=== Begin Enclosure ===

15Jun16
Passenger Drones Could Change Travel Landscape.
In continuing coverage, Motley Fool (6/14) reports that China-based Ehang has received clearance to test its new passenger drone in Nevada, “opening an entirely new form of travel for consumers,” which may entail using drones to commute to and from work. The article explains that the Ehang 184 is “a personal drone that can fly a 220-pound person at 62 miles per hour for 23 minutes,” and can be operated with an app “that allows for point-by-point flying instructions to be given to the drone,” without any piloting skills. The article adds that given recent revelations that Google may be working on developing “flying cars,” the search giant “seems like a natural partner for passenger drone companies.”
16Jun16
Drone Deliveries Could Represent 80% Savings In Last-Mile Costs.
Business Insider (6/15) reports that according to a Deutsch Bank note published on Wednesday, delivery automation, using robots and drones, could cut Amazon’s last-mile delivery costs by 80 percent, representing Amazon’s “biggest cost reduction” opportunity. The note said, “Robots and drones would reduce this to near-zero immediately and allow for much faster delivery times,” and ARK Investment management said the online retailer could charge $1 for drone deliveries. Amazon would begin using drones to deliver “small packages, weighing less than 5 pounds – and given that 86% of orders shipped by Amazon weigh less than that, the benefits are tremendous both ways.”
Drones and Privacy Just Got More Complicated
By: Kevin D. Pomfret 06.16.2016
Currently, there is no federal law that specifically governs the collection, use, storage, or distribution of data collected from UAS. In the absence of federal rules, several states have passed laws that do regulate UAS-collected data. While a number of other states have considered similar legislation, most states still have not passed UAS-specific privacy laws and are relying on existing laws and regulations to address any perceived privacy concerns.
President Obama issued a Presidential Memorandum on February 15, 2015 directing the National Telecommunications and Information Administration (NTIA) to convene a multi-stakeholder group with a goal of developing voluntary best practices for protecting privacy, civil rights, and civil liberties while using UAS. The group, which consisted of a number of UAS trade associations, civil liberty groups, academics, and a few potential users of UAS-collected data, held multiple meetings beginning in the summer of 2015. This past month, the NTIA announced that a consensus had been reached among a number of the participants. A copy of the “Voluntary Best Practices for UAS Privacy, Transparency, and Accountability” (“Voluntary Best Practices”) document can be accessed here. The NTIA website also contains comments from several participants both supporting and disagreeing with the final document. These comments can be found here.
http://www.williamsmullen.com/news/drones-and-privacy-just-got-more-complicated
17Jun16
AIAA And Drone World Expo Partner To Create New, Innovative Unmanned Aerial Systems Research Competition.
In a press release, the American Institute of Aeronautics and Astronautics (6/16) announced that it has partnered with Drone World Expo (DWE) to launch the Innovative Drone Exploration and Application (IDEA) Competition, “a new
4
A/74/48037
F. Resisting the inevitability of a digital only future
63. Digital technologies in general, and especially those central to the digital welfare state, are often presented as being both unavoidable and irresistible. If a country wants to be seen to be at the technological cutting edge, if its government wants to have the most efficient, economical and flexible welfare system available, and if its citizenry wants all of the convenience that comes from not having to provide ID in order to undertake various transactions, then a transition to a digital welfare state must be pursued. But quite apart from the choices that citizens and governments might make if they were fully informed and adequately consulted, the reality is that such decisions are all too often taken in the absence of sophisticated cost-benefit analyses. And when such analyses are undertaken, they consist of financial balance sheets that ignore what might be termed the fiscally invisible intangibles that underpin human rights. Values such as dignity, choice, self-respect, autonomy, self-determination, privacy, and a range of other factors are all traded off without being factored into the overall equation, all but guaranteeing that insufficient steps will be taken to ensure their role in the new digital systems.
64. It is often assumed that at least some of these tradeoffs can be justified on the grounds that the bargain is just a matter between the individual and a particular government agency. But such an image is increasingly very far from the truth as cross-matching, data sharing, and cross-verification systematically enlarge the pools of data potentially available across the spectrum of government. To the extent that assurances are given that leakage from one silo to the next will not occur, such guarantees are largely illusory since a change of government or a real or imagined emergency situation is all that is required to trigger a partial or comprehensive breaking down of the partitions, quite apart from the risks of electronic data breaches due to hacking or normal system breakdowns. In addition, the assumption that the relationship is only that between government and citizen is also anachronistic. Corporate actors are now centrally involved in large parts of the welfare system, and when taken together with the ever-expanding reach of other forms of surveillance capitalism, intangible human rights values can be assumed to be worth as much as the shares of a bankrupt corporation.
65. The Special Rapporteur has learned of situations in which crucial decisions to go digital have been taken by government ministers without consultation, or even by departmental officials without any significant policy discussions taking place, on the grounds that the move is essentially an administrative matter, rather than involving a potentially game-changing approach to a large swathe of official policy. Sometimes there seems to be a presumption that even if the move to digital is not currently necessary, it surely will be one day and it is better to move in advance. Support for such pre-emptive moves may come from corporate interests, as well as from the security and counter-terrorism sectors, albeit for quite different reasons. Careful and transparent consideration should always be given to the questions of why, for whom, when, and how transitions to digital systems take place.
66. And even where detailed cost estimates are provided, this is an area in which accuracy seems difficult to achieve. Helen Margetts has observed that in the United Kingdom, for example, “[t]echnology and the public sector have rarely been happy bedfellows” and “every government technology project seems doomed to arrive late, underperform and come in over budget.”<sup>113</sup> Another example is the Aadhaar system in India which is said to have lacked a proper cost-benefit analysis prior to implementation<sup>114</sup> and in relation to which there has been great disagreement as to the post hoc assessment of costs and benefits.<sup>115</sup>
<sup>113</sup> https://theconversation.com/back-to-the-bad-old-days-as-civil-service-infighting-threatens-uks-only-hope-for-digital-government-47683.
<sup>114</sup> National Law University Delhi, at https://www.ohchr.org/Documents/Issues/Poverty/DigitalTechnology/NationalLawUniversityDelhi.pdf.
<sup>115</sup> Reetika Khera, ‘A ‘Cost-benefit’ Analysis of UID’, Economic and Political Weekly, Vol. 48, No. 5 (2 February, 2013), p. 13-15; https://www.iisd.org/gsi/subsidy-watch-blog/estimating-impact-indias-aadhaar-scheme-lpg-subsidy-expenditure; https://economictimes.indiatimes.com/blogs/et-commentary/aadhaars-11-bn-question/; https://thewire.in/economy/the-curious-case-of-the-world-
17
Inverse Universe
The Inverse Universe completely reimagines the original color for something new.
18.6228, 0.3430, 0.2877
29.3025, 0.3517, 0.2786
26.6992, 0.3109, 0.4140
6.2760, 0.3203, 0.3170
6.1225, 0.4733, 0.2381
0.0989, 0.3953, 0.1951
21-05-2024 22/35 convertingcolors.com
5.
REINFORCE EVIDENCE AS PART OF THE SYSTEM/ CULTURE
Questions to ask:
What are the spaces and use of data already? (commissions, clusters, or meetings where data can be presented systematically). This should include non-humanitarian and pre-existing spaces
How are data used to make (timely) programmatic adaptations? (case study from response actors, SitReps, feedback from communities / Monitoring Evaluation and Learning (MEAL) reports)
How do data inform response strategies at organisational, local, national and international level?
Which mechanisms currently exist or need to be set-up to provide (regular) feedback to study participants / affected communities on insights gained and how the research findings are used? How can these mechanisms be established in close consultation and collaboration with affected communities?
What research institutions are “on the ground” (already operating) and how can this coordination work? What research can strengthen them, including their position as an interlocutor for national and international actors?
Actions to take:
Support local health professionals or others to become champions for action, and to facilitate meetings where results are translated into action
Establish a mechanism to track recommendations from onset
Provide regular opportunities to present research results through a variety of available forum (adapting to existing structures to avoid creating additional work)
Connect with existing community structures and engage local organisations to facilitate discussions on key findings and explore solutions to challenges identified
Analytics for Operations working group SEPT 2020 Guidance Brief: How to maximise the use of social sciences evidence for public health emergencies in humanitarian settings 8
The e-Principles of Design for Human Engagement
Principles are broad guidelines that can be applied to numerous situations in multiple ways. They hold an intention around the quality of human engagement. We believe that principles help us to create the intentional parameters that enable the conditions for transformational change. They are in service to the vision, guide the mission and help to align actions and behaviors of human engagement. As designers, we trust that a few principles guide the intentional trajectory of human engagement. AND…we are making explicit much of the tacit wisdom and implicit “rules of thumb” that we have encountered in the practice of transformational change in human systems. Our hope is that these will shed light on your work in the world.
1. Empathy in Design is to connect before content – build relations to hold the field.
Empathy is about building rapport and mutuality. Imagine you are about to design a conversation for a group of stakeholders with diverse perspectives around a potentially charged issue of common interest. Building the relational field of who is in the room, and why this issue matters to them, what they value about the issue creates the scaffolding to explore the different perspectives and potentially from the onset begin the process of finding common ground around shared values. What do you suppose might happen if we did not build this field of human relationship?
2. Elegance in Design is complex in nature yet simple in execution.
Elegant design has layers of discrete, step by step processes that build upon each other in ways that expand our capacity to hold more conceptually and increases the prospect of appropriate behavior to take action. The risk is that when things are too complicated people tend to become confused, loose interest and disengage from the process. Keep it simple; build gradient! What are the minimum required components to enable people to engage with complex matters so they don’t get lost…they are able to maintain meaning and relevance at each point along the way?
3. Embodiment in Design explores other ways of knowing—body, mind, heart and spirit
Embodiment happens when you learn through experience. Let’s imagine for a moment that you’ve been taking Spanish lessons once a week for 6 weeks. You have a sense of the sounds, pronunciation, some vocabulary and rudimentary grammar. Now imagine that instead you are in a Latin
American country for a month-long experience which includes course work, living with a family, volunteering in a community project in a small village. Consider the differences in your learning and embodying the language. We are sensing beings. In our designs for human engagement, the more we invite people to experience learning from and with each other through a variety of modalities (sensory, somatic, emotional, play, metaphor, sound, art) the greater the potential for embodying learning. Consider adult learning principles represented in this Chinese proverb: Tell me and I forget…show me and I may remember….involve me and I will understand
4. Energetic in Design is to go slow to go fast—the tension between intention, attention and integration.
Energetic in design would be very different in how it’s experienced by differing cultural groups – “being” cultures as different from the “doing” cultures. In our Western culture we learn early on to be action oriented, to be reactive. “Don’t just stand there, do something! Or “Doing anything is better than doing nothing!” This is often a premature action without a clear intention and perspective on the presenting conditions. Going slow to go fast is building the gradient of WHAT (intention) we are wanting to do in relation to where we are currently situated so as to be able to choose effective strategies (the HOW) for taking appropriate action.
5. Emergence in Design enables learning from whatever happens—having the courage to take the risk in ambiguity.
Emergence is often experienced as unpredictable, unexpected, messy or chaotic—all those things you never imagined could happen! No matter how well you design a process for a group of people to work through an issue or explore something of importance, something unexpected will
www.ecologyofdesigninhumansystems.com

=== End Enclosure ===

Task prompt
Everything starting at the line containing "Empathy is about" and ending at the line containing "3. Embodiment in" in the records above should be repeated exactly, and only that.

Reply to the exercise
Empathy is about building rapport and mutuality. Imagine you are about to design a conversation for a group of stakeholders with diverse perspectives around a potentially charged issue of common interest. Building the relational field of who is in the room, and why this issue matters to them, what they value about the issue creates the scaffolding to explore the different perspectives and potentially from the onset begin the process of finding common ground around shared values. What do you suppose might happen if we did not build this field of human relationship?
2. Elegance in Design is complex in nature yet simple in execution.
Elegant design has layers of discrete, step by step processes that build upon each other in ways that expand our capacity to hold more conceptually and increases the prospect of appropriate behavior to take action. The risk is that when things are too complicated people tend to become confused, loose interest and disengage from the process. Keep it simple; build gradient! What are the minimum required components to enable people to engage with complex matters so they don’t get lost…they are able to maintain meaning and relevance at each point along the way?
3. Embodiment in Design explores other ways of knowing—body, mind, heart and spirit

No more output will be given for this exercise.